### Selected text
It seems therefore reasonable to look for another method of estimating the convergence of iterative processes, one which would satisfy the following requirements.

• It should relate quantities which may be measured or estimated during the actual process.

• It should describe accurately in particular the initial stage of the process, not only its asymptotic behaviour since, after all, we are interested in keeping the number of steps necessary to obtain a good estimate as low as possible.

This seems to be almost too much to ask for. Yet, for some iterations the method of nondiscrete induction indeed leads to analytical convergence estimates which satisfy the above requirements. The essential idea, as we will describe in more detail below, is that in the method of nondiscrete induction the rate of convergence of an iterative process is considered a function rather than just a number. Pták derived convergence results satisfying the above requirements for a handful of examples including Newton’s method [11] (this work was refined in [8]), and an iteration for solving a certain eigenvalue problem [12]. For these examples it was shown that the convergence estimates resulting from the method of nondiscrete induction are indeed optimal in the sense that in certain cases they are attained in every step of the iteration. In addition to the original papers, comprehensive statements of such sharpness results are given in the book of Potra and Pták; see, e.g., [9, Proposition 5.10] for Newton’s method and [9, Proposition 7.5] for the eigenvalue iteration.

Despite these strong theoretical results, it appears that the method of nondiscrete induction never became widely known. Even in the literature on Newton methods for nonlinear problems it is often mentioned only marginally (if at all); see, e.g., Deuflhard’s monograph [2, p. 49]. Part of the reason for this neglect of the method may be the lack of numerically computed examples in the original publications.

### Recorded data

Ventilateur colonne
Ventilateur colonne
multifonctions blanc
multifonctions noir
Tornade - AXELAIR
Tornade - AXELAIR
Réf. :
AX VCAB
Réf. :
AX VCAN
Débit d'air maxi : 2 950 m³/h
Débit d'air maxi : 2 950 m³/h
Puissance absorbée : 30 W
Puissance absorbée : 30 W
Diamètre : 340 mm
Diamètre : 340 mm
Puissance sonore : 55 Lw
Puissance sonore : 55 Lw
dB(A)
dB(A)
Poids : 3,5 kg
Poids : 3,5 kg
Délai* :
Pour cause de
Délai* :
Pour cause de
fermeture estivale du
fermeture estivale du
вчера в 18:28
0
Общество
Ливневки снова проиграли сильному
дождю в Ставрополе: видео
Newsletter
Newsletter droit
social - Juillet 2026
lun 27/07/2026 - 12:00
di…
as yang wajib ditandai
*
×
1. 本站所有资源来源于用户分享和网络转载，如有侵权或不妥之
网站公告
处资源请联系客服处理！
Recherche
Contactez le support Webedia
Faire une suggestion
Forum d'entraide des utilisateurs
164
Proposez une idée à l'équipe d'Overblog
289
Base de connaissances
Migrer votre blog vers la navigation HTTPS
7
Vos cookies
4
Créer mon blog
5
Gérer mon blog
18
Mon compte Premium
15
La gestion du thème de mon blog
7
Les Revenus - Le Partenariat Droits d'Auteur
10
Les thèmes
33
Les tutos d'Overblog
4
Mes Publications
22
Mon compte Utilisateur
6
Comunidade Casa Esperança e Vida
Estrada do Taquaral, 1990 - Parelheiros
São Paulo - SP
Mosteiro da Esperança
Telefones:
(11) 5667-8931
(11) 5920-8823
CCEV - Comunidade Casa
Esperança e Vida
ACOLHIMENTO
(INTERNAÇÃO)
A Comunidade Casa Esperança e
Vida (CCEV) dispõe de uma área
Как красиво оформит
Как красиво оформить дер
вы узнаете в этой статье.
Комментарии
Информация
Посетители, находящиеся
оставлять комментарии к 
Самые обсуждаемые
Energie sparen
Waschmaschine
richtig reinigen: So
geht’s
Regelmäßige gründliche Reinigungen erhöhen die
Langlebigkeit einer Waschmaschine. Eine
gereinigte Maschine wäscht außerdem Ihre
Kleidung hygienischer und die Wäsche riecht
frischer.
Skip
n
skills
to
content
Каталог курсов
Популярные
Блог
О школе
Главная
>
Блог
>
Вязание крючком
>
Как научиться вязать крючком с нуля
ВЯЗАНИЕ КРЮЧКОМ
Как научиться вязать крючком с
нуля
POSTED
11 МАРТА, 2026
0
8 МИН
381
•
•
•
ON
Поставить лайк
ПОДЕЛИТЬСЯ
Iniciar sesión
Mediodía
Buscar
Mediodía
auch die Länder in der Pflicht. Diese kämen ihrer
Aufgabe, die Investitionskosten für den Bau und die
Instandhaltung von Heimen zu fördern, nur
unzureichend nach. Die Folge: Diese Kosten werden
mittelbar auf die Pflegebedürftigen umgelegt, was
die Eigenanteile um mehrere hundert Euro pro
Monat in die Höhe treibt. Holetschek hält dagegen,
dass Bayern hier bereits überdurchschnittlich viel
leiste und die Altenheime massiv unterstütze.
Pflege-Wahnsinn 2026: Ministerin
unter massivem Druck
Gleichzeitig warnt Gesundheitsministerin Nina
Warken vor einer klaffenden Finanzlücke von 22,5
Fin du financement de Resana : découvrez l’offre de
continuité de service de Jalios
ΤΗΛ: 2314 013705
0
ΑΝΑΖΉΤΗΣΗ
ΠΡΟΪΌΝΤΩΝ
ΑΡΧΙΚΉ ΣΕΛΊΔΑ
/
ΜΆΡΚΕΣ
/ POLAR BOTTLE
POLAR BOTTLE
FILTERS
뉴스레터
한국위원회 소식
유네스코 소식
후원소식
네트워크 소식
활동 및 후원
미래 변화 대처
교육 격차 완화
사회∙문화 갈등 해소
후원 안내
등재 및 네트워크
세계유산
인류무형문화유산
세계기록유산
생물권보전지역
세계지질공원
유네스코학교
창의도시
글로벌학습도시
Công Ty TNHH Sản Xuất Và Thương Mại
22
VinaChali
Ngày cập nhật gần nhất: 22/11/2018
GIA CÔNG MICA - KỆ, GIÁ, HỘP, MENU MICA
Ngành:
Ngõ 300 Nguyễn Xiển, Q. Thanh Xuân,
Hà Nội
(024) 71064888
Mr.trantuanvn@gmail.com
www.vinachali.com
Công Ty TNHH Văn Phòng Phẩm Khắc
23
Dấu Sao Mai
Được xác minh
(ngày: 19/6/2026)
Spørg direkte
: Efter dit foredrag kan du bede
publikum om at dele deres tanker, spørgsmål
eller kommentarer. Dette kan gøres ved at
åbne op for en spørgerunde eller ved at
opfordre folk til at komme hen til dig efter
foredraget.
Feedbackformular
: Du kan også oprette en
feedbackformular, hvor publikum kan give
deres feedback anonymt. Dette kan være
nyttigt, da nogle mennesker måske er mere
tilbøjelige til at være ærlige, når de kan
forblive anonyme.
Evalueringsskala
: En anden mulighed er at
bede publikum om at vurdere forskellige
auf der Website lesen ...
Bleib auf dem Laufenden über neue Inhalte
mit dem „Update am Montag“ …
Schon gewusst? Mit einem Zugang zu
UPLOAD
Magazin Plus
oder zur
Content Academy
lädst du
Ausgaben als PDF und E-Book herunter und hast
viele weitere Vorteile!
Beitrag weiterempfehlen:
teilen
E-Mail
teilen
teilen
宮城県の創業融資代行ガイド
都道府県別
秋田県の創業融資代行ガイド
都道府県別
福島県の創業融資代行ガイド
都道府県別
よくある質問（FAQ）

### Work instruction 1
Rewrite the paragraph of the passage on nondiscrete induction that begins "This seems to be almost too much to ask for" as a concise list that keeps its main facts.
### Work instruction 2
According to the passage on nondiscrete induction, why should a convergence estimate describe the initial stage of an iterative process accurately, and not only its asymptotic behavior? Answer in one to three sentences.
### Work instruction 3
Reproduce everything in the passage on nondiscrete induction from "It seems therefore" down to "low as possible.".

### Answer 1
- For some iterations, the method of nondiscrete induction yields analytical convergence estimates that meet both requirements.
- Its central idea is that the rate of convergence of an iterative process is treated as a function rather than a single number.
- Pták obtained such results for a few examples: Newton's method [11], later refined in [8], and an iteration for a certain eigenvalue problem [12].
- In these examples the estimates are optimal: in certain cases they are attained in every step of the iteration.
- Besides the original papers, the book of Potra and Pták gives comprehensive sharpness results, e.g., [9, Proposition 5.10] for Newton's method and [9, Proposition 7.5] for the eigenvalue iteration.

### Answer 2
The aim is to keep as low as possible the number of steps needed to obtain a good estimate. An accurate description of the initial stage, rather than of the asymptotic behavior alone, serves that aim.

### Answer 3
It seems therefore reasonable to look for another method of estimating the convergence of iterative processes, one which would satisfy the following requirements.

• It should relate quantities which may be measured or estimated during the actual process.

• It should describe accurately in particular the initial stage of the process, not only its asymptotic behaviour since, after all, we are interested in keeping the number of steps necessary to obtain a good estimate as low as possible.